André de Albuquerque Ribafria (1621 – 14 January 1659) was a 17th-century Portuguese nobleman and military leader. Orphaned at a young age, Ribafria won fame as a commander during the Portuguese Restoration War, fighting in several notable battles before being killed in action at the Battle of the Lines of Elvas.

== Biography ==
Ribafria was born in Sintra, Portugal on 30 May 1621. He and his family were part of the Portuguese noble class, and when his remaining parent died in 1636, Ribafria and his three siblings were placed under the care of Antão de Almada, Count of Avranches.

In 1638, Ribafria was deployed to the Portuguese colony of Brazil to fight against forces of the Dutch Republic; at the time, Portugal was indirectly ruled (via the Iberian Union) by King Philip IV of Spain, who was engaged in a decades-long war with the Dutch. Ribafria returned to Portugal the following year, and was immersed in the increasingly-prominent calls for the restoration of the Portuguese monarchy.

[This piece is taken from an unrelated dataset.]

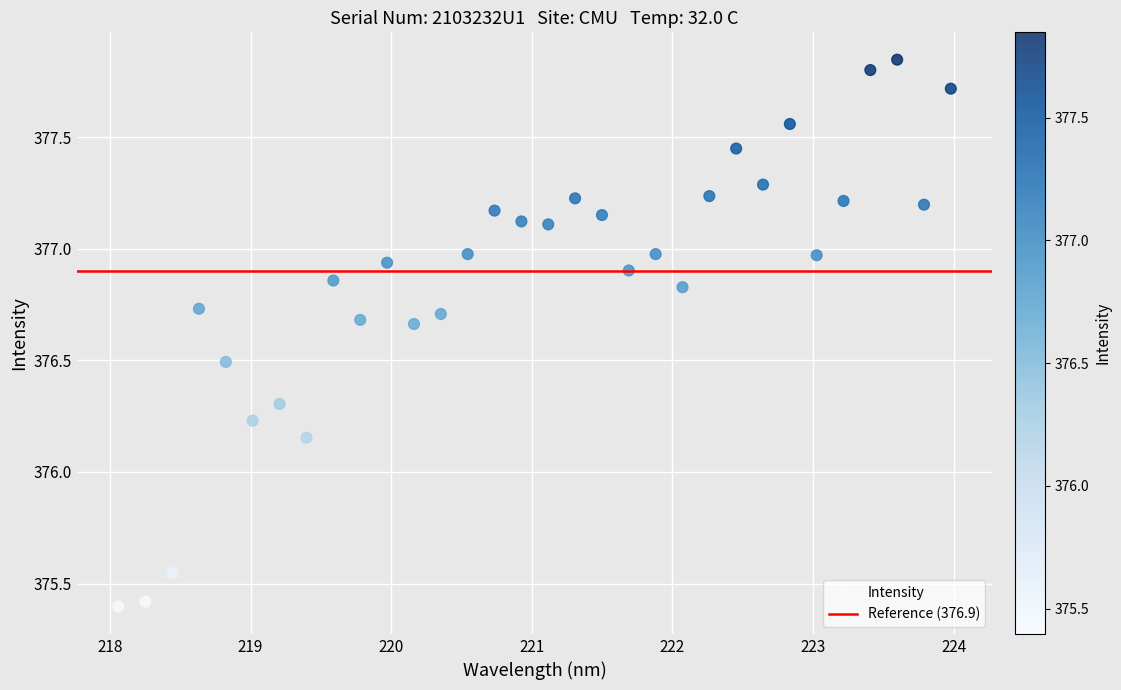

What is the range of X values (max minus min)?

5.9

On 1 December 1640, a cadre of Portuguese noblemen (later known as the Forty Conspirators) revolted against Spanish rule and crowned John IV of Portugal as king of an independent Portugal. His guardian was one of the conspirators, and so Ribafria quickly joined the pro-independence faction inside Portugal, eventually being granted a command in the reformed Portuguese army.

During the Restoration War, Ribafria fought in numerous engagements on the Spanish-Portuguese border. Ribafria was praised for his bravery and leadership abilities, and was commended as a highly effective cavalry commander. During an engagement near the Spanish city of Badajoz in 1668, Ribafria became ill, and was forced to withdraw to the Portuguese town of Elvas. While convalescing there, the town was besieged by a large Spanish army. Though still stricken with illness, Ribafria helped to coordinate the defense of the town. After several weeks of siege, a Portuguese relief force (commanded by António Luís de Meneses) arrived and assaulted the Spanish siege works, beginning the Battle of the Lines of Elvas. Limping into battle and wielding a cane, Ribafria encouraged the garrison of Elvas to sally from the town and attack the Spanish besiegers. During this action, he was shot below the arm and mortally wounded.

Following his death Ribafria's body was buried in the Chapel of St. Antony in the Church of St. Francis of Capuchos.